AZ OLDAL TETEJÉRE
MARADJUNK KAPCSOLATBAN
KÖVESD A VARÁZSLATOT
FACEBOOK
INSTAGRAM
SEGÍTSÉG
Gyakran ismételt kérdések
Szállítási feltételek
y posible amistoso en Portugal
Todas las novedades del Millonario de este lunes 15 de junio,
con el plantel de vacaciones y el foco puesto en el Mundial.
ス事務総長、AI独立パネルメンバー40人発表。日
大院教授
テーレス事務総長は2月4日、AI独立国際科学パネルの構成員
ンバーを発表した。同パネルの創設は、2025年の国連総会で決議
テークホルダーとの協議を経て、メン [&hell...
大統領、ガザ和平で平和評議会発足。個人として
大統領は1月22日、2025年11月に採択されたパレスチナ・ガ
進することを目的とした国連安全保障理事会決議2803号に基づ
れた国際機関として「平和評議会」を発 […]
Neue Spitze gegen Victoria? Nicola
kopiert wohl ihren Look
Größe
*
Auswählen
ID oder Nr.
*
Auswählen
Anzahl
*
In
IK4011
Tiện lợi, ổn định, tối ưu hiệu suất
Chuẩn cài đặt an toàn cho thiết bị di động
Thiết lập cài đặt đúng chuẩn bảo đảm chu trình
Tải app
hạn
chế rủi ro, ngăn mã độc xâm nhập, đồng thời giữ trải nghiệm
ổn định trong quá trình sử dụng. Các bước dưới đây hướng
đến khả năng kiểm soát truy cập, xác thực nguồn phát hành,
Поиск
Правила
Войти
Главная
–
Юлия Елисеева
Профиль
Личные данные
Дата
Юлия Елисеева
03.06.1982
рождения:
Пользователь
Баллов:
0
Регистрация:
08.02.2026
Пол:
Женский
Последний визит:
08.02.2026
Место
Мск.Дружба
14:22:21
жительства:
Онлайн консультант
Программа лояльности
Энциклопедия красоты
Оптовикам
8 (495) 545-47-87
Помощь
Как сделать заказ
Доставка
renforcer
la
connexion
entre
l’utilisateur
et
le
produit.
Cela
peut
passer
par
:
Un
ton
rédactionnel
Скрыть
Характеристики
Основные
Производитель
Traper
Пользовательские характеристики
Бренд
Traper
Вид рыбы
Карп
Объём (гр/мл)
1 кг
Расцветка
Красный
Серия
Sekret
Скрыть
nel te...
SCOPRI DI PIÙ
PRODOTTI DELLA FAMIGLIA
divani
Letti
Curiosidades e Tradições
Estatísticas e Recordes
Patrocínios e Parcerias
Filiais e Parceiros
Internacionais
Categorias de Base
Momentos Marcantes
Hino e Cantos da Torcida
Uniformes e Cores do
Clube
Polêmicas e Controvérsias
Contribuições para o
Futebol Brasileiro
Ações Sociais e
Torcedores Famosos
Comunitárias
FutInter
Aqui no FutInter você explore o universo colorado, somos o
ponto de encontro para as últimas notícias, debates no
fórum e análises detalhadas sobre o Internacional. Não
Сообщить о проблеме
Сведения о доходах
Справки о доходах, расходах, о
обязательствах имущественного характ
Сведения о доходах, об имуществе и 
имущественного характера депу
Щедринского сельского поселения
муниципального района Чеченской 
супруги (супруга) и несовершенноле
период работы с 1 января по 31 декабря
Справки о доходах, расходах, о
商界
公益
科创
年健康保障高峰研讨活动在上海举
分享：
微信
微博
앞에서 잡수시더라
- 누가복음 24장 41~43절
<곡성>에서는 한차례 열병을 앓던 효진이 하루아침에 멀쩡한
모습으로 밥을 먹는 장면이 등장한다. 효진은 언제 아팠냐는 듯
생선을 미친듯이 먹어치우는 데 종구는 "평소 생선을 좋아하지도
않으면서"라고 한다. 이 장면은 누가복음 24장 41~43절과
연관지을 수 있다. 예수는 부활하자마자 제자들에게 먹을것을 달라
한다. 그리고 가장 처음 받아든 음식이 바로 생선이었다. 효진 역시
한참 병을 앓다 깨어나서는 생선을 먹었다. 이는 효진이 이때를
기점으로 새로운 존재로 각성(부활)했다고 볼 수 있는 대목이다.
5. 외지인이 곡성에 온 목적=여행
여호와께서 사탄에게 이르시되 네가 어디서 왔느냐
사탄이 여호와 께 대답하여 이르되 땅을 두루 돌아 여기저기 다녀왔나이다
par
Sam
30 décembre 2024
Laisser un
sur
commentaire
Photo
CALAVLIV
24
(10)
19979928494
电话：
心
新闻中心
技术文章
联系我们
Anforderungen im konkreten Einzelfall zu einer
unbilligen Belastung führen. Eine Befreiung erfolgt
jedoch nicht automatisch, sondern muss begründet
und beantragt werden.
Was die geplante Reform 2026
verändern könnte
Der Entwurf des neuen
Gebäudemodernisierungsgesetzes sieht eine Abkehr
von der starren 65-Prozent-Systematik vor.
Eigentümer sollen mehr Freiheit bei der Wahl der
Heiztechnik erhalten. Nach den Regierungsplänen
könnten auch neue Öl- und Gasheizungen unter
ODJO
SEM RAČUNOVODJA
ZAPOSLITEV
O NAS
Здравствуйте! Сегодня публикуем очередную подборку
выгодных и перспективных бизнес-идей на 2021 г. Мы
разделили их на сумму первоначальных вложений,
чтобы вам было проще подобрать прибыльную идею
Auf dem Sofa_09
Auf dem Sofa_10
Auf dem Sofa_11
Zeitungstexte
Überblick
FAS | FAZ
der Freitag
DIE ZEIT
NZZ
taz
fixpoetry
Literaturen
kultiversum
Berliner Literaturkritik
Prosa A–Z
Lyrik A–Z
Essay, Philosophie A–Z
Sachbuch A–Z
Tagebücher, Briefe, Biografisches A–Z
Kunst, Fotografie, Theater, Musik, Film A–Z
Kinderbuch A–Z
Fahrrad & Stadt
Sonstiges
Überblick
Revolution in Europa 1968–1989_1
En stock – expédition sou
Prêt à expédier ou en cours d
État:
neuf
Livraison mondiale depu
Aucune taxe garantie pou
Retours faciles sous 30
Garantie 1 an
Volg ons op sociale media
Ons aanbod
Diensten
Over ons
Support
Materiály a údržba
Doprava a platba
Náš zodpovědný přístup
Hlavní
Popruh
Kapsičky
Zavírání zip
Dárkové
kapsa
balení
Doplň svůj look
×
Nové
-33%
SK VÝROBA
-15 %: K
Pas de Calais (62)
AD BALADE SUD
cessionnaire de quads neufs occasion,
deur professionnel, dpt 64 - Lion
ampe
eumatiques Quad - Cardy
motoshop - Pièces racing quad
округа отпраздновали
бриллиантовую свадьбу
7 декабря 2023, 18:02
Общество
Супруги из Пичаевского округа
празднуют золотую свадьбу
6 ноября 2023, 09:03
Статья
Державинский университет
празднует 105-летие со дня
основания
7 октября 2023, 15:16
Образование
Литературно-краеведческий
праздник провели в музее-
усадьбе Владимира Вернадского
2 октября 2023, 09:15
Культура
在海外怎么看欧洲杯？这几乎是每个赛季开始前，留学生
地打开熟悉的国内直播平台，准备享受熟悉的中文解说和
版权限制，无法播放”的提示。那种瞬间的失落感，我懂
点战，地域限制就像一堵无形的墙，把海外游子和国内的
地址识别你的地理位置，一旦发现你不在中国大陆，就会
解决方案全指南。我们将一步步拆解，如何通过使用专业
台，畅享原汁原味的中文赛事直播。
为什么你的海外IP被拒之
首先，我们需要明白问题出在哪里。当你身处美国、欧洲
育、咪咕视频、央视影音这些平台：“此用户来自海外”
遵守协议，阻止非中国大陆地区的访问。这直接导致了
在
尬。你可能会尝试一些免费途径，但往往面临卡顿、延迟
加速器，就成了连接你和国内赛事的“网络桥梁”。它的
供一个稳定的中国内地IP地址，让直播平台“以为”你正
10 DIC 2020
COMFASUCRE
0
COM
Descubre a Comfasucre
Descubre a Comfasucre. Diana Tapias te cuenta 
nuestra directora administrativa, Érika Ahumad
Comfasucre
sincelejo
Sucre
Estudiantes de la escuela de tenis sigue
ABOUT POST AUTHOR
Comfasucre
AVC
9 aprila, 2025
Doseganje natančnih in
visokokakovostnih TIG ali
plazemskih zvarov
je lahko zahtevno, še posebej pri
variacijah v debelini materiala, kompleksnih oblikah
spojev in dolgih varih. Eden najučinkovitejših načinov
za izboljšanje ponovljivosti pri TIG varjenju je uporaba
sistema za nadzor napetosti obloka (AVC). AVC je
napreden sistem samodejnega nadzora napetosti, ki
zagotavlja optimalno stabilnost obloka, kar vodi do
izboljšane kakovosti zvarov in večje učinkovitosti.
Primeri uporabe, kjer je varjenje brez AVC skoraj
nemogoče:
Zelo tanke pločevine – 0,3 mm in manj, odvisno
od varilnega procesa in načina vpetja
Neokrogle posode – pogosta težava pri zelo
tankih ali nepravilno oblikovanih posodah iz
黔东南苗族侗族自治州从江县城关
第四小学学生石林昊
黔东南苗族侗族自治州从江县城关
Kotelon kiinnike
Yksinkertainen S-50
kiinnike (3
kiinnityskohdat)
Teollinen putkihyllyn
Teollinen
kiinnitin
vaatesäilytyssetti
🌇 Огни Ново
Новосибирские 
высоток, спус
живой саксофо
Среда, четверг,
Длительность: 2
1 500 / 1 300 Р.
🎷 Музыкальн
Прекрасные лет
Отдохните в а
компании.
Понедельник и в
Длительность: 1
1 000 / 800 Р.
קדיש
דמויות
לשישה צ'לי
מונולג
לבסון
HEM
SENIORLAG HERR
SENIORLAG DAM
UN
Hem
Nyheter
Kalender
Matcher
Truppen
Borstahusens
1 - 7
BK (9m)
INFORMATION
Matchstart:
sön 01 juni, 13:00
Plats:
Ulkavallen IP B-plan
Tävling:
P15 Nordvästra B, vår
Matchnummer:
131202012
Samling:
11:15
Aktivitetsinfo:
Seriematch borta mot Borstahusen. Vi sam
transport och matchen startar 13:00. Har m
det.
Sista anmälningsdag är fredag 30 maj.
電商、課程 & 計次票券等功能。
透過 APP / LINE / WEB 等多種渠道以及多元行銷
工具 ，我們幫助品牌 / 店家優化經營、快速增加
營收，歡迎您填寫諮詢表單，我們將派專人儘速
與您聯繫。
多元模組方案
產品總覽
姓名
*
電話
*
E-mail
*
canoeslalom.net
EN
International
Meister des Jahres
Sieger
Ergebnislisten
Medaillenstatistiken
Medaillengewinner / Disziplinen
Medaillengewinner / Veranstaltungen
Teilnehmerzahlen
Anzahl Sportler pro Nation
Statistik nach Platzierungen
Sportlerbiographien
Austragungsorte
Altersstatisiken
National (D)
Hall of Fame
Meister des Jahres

● ● ● ●

• [THE PROBLEM] Lines holding "obloka": copy each one from the records above.

• [TASK RESULT]
sistema za nadzor napetosti obloka (AVC). AVC je
zagotavlja optimalno stabilnost obloka, kar vodi do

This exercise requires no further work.